Chrysler to close 5 additional auto plants

5/2/2009
FROM THE BLADE'S NEWS SERVICES

NEW YORK - Court documents filed by Chrysler Friday revealed the company plans to close five more plants - including one in Twinsburg, Ohio - by the end of next year.

Attorneys for Chrysler LLC said the company will file a motion by Saturday to sell substantially all of its assets to Italian automaker Fiat Group SpA, but that won't include those five plants, plus three others that already have been closed.

The five plants in Ohio, Michigan, Missouri, and Wisconsin employ about 4,800 people. Chrysler said they will be offered jobs at other plants. The two Michigan plants are in Detroit and Sterling Heights.

The plant in Ohio has 1,250 workers and is Twinsburg's biggest employer. That plant makes stampings, assemblies, and subassemblies that include hoods, quarter panels, and roofs.

Twinsburg Mayor Katherine Procop said she was stunned by the decision to close the plant because she was told during a conference call Thursday with Chrysler Chief Executive Robert Nardelli that the plant was going to be OK for the short-term. "They said it was a great plant with a tremendous work force," Ms. Procop said. "I'm very disheartened."

Two other plants that will be left out of the Fiat sale are the St. Louis South plant and an assembly plant in Newark, Del., that were idled last year. Another facility, Chrysler's Detroit Axle plant, is already scheduled to be replaced by a new factory near Port Huron, Mich.

The "new Chrysler" would lease the eight plants, then shutter them by December, 2010.

Judge Arthur Gonzalez approved a series of motions at yesterday's swift hearing, launching a chain of events designed to ensure Chrysler's bankruptcy process is the quick and "surgical" one the company and the U.S. government have promised.

But what could prove to be the case's biggest challenge lies ahead. Chrysler eventually must deal with creditors who refused to come to a deal that would have erased much of the automaker's debt and might have avoided a bankruptcy filing in the first place.

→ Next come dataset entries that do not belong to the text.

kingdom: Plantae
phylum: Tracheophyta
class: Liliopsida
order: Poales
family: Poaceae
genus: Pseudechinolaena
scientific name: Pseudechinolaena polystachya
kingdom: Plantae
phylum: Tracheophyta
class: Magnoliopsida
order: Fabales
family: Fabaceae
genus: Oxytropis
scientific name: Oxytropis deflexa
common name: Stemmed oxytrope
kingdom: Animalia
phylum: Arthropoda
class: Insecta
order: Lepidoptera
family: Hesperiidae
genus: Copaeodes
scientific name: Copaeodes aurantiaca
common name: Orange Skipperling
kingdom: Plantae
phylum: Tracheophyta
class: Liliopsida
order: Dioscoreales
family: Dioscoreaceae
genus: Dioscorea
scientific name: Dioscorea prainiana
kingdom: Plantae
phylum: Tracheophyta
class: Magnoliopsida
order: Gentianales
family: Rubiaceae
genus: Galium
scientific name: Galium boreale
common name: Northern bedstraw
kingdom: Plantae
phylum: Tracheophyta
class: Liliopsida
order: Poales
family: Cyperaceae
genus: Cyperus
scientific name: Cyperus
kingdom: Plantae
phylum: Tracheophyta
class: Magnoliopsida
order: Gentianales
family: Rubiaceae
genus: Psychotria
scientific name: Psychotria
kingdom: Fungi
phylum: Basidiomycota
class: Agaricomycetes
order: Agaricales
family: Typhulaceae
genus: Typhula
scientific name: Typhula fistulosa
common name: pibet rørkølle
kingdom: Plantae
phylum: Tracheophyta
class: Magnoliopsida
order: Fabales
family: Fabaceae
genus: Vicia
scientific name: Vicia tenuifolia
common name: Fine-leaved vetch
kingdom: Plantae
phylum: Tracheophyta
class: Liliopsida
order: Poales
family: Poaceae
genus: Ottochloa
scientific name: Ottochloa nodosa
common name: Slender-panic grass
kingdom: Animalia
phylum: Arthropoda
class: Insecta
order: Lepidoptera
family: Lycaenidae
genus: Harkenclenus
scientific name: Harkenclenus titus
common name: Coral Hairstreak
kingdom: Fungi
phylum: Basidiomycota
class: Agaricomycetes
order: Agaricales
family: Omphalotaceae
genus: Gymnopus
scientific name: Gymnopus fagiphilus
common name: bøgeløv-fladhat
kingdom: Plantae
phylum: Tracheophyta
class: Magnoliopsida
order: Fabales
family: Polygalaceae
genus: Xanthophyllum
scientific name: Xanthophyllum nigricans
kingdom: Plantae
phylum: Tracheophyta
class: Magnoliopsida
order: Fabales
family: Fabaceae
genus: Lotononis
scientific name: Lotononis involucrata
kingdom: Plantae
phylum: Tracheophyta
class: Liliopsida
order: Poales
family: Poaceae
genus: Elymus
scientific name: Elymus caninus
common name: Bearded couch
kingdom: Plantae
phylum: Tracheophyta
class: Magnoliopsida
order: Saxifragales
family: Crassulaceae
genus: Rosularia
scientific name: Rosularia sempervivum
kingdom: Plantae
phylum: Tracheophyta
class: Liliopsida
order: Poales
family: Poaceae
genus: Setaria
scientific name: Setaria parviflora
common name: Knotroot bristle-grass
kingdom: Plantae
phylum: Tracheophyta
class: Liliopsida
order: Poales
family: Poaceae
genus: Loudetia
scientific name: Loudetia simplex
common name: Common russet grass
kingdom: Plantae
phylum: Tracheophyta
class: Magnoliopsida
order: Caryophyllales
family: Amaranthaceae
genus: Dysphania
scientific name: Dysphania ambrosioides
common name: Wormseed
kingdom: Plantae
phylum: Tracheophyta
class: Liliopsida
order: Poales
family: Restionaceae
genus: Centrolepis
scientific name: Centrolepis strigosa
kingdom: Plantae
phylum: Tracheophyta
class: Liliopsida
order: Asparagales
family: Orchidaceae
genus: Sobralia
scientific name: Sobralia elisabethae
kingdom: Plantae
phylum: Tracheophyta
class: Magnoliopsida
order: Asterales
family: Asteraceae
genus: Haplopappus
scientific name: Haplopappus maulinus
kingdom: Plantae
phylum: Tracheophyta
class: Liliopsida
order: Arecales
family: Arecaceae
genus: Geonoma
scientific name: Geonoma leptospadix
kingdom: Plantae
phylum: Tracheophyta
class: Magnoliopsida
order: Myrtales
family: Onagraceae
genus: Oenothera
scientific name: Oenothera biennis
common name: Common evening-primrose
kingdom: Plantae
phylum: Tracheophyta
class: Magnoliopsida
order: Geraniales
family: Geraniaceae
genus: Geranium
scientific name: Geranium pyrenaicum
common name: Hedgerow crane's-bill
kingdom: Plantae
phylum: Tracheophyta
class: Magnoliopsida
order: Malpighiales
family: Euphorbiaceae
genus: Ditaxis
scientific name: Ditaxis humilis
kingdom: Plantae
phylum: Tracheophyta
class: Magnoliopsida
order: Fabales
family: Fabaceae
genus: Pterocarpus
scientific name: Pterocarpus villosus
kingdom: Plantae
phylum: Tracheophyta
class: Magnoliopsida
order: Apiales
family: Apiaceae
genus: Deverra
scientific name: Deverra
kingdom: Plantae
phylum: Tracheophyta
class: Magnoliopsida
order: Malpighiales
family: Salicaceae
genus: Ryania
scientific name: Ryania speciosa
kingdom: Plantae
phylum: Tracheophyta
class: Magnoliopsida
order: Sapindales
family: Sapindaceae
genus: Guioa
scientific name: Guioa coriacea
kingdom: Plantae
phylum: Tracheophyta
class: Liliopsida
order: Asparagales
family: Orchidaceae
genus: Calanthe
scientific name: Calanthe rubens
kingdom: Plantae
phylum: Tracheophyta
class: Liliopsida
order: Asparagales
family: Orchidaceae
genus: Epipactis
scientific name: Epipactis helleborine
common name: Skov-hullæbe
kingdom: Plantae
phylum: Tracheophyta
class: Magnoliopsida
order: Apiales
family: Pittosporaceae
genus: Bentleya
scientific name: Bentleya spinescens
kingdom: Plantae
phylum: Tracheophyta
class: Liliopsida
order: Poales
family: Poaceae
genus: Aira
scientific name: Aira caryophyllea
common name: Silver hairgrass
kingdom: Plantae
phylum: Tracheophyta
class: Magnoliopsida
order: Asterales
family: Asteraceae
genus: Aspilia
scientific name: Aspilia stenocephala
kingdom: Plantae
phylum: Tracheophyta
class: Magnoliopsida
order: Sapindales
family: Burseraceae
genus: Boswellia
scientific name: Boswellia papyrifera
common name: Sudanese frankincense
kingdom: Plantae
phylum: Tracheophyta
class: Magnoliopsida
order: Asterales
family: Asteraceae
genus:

Another hearing was scheduled for Monday morning, where Chrysler attorneys will ask Judge Gonzalez to let the company start using $4.5 billion in loans from the U.S. and Canadian governments to keep operating under bankruptcy protection.

Chrysler attorney Corinne Ball, of the firm Jones Day, said the loans and the sale to Fiat represent "an important lifeline" for Chrysler's dealers, suppliers, and customers.

"We have to move at a good speed throughout this proceeding," she told Judge Gonzalez.

Among the motions approved by Judge Gonzalez was one to allow the automaker to pay $48.8 million in employee and contract worker prebankruptcy wages, benefits, and business expenses. The judge also approved Chrysler's motions that will let it continue to honor its warranties and continue its current banking practices.

Chrysler, the nation's third-largest car manufacturer, filed for bankruptcy protection Thursday after a group of creditors defied government pressure to wipe out the automaker's debt. The company plans to emerge in as little as 30 days as a leaner, more nimble company, with Fiat potentially becoming the majority owner.

Until the deal with Fiat closes, the automaker plans to idle all of its plants in the United States.

Chrysler's Canadian assembly plants also halted production yesterday because of parts shortages stemming from the U.S. shutdown.